A fine gara coach Bonacina l’ha detto chiaramente: “Questa sarà l’intensità di gioco che troveremo fino alla fine. Ci dovremo abituare in fretta. La sconfitta di Treviso ci deve servire da lezione”.

 

De’ Longhi Treviso – Bondi Ferrara 74-60 (13-12, 38-29, 59-41)

De’ Longhi Treviso: Brown 9, Sabatini 4, Bruttini 5, Swann 4, Musso 9, Antonutti 8, Barbante NE, Poser NE, Imbrò 17, Fantinelli 11, Negri NE, Lombardi 7. All.: Pillastrini

Bondi Ferrara: Dioli NE, Rush 12, Trombini, Hall, Fantoni 14, Carella, Donadoni 2, Molinaro 3, Cortese 16, Panni 9, Moreno 4. All.: Bonacina.
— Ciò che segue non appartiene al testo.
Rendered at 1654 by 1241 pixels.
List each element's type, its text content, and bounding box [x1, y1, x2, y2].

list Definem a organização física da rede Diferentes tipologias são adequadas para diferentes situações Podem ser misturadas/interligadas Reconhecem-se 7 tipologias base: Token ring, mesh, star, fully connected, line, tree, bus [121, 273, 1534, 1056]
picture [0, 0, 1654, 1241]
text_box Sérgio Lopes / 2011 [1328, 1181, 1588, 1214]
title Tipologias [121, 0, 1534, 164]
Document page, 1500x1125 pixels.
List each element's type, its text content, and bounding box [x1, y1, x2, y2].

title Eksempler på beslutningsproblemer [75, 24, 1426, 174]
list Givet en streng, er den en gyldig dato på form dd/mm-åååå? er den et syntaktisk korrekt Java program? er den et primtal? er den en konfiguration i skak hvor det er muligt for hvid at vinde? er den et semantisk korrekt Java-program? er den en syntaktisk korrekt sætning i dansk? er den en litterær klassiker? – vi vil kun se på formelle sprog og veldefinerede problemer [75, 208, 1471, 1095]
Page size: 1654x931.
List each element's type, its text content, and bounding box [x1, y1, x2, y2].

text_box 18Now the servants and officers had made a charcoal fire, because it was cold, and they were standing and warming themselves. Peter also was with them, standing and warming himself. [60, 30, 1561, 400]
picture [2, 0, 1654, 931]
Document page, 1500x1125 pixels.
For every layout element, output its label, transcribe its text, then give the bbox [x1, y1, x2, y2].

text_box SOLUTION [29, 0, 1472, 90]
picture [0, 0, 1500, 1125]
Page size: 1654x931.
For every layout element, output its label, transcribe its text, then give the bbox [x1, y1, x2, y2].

Arbitri: Vita, Pierantozzi, Almerigogna.

BONDI, A TREVISO A CACCIA DELL’IMPRESA

Fine settimana di Coppa Italia a Jesi passato, domenica pomeriggio il campionato riprenderà e per il Kleb sarà terribile viaggio al Pala Verde di Villorba per affrontare la corazzata De’ Longhi Treviso, allenata dal ferrarese doc Stefano Pillastrini (ore 18, diretta Lnp Tv Pass).

 

All’andata gioì la Bondi, i trevigiani non partirono benissimo, dopo un girone sono un’autentica corazzata: nove successi nelle ultime dieci gare per i trevigiani, sei vittorie su sette match per la band di Andrea Bonacina. Domenica si affronteranno due squadre in salute, capitan Cortese e compagni salgono con la mente libera in terra trevigiana, ben consapevoli che espugnare il Pala Verde non sarà sicuramente impresa facile.

 

Ma la Ferrara di oggi ha l’obbligo di provarci, per i propri tifosi, anche domenica numerosi fuori casa, per restare nei play off. Cosa fare per vincere? Difendere, farlo duramente e per 40’, anche perché davanti al proprio pubblico Treviso è capace pure di 90 punti, così se non difendi, son dolori.

 

In casa biancazzurra è stata una settimana tranquilla: allenamenti al completo, il miglior viatico per preparare al meglio un match davvero duro, contro un roster adesso profondissimo e composto da dieci senior dieci, da Brown ad Antonutti, continuando con Swann e Musso, finendo con Imbrò, Fantinelli, Negri, Lombardi, Sabatini e Bruttini.

 

Insomma, un’autentica corazzata, che la Bondi dovrà affrontare a mente sgombra e con l’aiuto della propria gente. A Treviso, a caccia dell’impresa.